(任务条目): 能否把下面的数据逐行原样照抄一遍？图片不要放进答案里。

──────

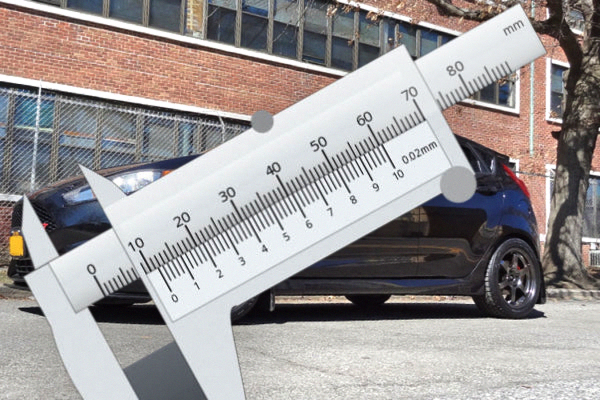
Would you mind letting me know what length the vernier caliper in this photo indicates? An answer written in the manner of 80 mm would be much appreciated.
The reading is 11.5 mm
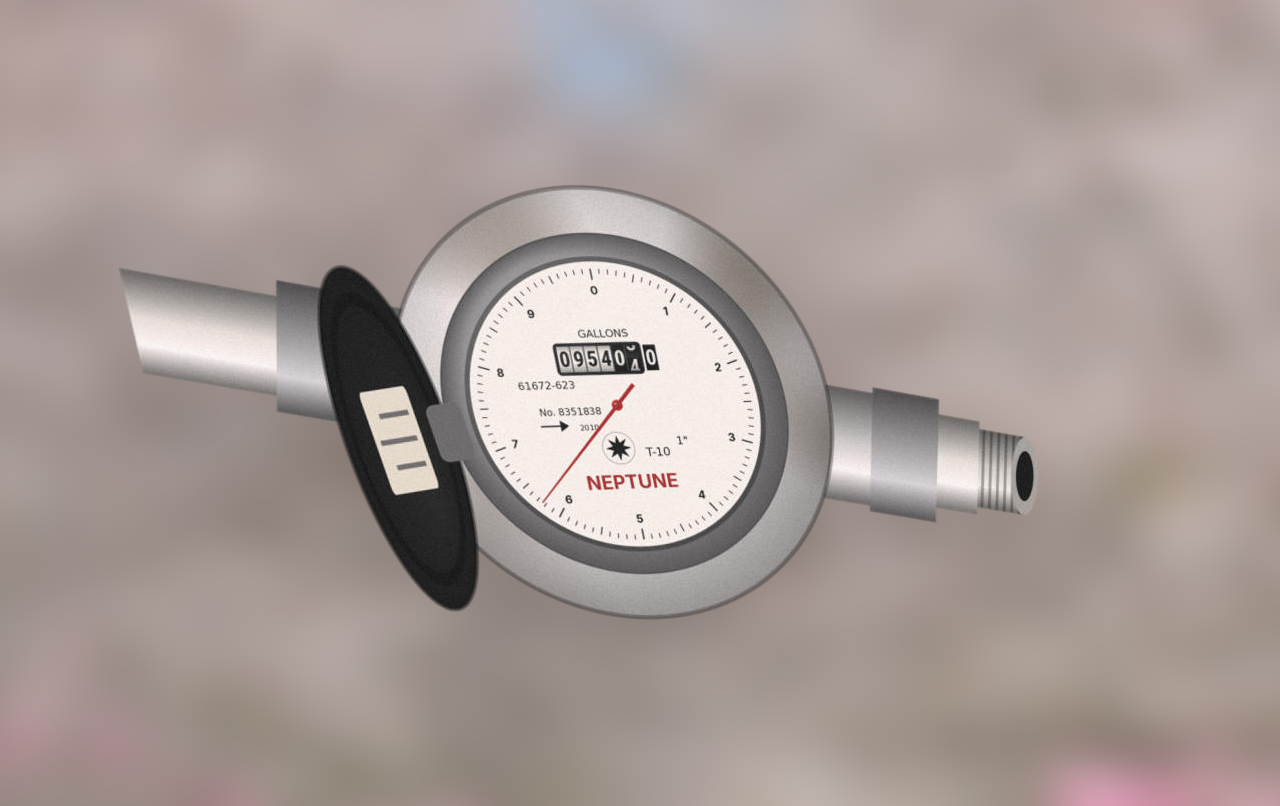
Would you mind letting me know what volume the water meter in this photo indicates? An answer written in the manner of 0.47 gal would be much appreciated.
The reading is 954036.2 gal
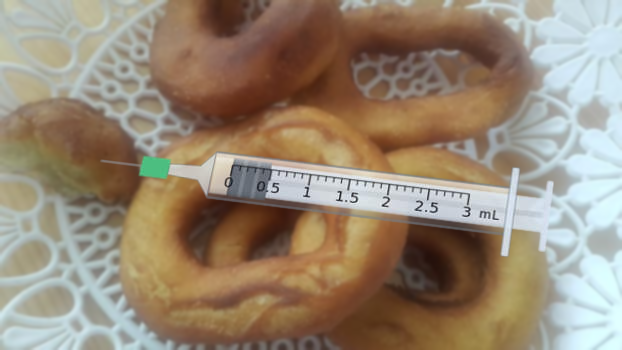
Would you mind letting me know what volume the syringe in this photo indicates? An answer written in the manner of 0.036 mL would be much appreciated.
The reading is 0 mL
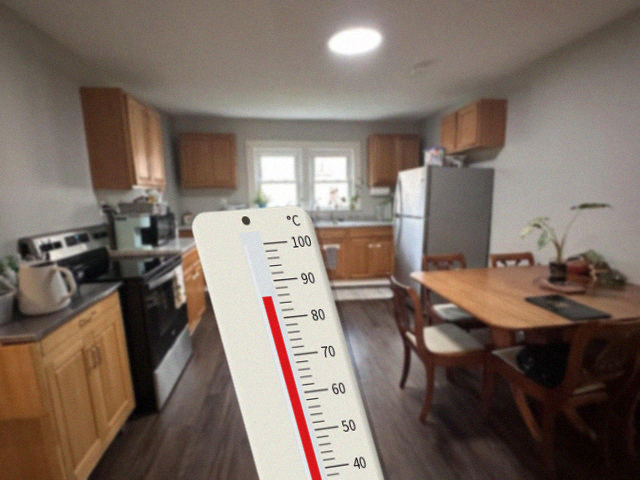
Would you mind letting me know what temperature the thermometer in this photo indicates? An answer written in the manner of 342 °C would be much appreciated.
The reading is 86 °C
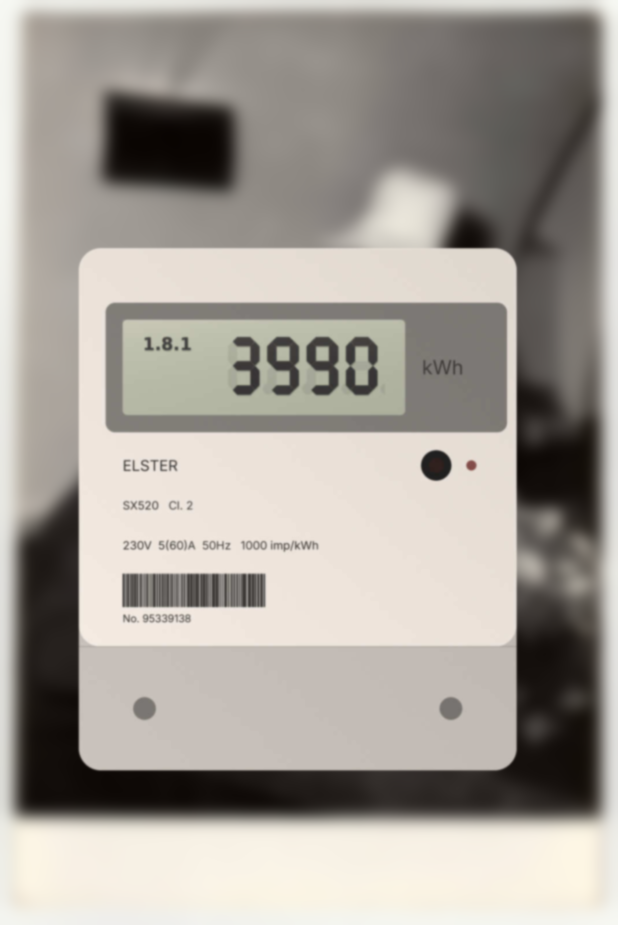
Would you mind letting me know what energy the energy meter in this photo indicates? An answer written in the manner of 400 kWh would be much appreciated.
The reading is 3990 kWh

──────

(作答区域):
Would you mind letting me know what length the vernier caliper in this photo indicates? An answer written in the manner of 80 mm would be much appreciated.
The reading is 11.5 mm
Would you mind letting me know what volume the water meter in this photo indicates? An answer written in the manner of 0.47 gal would be much appreciated.
The reading is 954036.2 gal
Would you mind letting me know what volume the syringe in this photo indicates? An answer written in the manner of 0.036 mL would be much appreciated.
The reading is 0 mL
Would you mind letting me know what temperature the thermometer in this photo indicates? An answer written in the manner of 342 °C would be much appreciated.
The reading is 86 °C
Would you mind letting me know what energy the energy meter in this photo indicates? An answer written in the manner of 400 kWh would be much appreciated.
The reading is 3990 kWh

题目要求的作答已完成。